Lines with "category": copy each one from the listing below.
== Provided data ==
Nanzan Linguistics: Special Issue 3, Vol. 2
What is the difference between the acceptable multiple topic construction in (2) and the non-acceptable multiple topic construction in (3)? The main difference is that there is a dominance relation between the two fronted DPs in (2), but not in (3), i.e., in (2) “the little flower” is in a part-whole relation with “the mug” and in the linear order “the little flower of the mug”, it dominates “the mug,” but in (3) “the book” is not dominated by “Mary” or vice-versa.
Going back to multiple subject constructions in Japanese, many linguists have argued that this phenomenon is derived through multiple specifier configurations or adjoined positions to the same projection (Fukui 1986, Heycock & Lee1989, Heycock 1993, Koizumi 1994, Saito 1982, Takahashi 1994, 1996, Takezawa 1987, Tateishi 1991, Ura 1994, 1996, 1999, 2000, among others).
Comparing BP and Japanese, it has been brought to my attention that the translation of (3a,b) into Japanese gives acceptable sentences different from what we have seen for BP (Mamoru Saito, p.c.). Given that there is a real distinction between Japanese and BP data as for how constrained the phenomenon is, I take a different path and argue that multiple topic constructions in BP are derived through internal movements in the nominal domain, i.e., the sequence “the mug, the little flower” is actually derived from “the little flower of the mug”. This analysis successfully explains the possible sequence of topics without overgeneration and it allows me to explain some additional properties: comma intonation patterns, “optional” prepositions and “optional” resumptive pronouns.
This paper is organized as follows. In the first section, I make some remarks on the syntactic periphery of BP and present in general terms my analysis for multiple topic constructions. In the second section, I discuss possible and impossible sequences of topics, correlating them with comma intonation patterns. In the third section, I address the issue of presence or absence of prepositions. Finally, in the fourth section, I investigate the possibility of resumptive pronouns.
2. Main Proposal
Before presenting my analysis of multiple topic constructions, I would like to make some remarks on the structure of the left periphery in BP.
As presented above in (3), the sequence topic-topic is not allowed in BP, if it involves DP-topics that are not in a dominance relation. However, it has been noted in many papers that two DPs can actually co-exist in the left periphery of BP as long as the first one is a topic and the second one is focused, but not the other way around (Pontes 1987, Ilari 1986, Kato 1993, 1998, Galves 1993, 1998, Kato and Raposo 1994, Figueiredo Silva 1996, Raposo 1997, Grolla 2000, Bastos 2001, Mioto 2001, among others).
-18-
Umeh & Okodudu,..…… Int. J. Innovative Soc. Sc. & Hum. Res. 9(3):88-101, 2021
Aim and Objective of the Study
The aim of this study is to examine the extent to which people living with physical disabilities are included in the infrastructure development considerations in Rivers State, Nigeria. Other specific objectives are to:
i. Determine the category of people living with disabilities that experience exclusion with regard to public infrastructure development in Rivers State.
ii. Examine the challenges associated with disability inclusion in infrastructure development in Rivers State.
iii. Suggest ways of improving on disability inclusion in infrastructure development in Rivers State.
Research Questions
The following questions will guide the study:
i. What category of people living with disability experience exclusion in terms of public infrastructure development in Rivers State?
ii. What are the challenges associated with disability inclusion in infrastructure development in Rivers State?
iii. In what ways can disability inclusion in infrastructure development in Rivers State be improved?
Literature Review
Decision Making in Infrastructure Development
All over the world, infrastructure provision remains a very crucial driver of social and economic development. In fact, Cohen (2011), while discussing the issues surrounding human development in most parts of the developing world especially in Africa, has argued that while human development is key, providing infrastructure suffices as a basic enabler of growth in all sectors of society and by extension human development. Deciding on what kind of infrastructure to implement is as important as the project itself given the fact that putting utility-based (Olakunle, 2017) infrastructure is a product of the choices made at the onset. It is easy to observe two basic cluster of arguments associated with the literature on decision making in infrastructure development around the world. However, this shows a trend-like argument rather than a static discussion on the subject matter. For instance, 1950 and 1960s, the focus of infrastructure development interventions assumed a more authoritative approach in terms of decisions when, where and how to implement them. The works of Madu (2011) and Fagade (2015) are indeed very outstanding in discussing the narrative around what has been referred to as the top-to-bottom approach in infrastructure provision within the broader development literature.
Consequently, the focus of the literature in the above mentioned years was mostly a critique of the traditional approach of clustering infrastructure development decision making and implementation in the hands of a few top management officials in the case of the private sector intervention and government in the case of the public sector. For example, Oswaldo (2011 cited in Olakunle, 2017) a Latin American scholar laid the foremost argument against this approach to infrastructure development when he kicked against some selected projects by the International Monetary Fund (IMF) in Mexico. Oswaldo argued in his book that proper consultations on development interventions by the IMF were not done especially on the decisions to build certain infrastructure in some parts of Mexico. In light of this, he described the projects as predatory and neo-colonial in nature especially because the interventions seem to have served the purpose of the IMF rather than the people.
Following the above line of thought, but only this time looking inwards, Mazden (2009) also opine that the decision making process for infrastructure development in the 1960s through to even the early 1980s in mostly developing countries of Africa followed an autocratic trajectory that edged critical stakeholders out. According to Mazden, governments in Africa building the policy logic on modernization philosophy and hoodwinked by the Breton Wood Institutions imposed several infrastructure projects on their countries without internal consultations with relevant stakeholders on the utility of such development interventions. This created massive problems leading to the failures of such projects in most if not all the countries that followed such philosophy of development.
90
===
▶ [Task answer]:
i. Determine the category of people living with disabilities that experience exclusion with regard to public infrastructure development in Rivers State.
i. What category of people living with disability experience exclusion in terms of public infrastructure development in Rivers State?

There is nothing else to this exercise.